The Wake County District Attorney's office is hoping to avoid trying all 924 people that have been arrested at this year's Moral Monday protests.
Wake DA Colon Willoughby is making those people an offer: Perform 25 hours community service and pay $180 in court costs, and the charges will be dismissed.
According to Willoughby, it's called "deferred prosecution," and it is no different from how he has dealt with cases of civil disobedience in the past.
"We don't feel this is a crime of moral turpitude," he said, noting that the same offer was made to Occupy Raleigh protesters.

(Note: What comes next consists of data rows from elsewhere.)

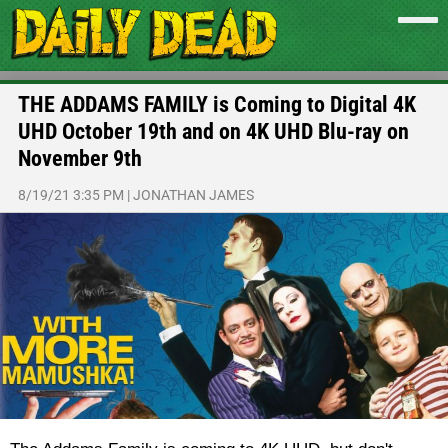
THE ADDAMS FAMILY is Coming to Digital 4K
UHD October 19th and on 4K UHD Blu-ray on
November 9th
8/19/21 3:35 PM
|
JONATHAN JAMES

Arrestees don't have to admit guilt if they fulfill the community service requirement and pay the court costs. After a set amount of time, usually six months, all charges are dismissed.

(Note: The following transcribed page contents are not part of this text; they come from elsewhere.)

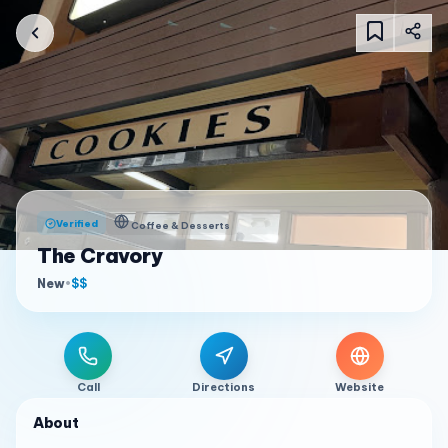
Verified
Coffee & Desserts
The Cravory
New
•
$$
Call
Directions
Website
About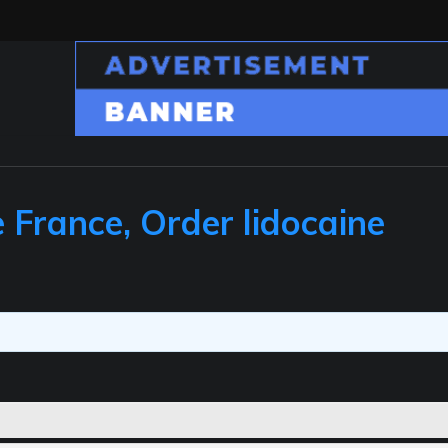
 France, Order lidocaine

Several people have already opted to take the bargain. But hundreds are still awaiting their day in court – and that could swamp Wake County's court system.
Willoughby says he believes deferral is the best way to handle civil disobedience cases.
"What I'm trying to do is recoup some of the costs that have been incurred here locally and put something back into the community to make this a better community for all of us," Willoughby said.
The North Carolina Republican Party, however, said it's not happy with the offer. Spokesman Luther Snyder said the punishment is not sufficient, will not cover the costs of the arrests and won't serve as a deterrent for civil disobedience in the future.
If everyone arrested at Moral Monday protests were to agree to the offer, Willoughby said, it would mean about 25,000 hours of community service for Wake County.
Protester Belinda Black said she thinks her Moral Monday participation was a form of community service.
"My friends tell me that I was doing community service by being part of the protest, that I was actually doing something for the community," she said. Black has not decided yet whether she'll take the DA up on his offer.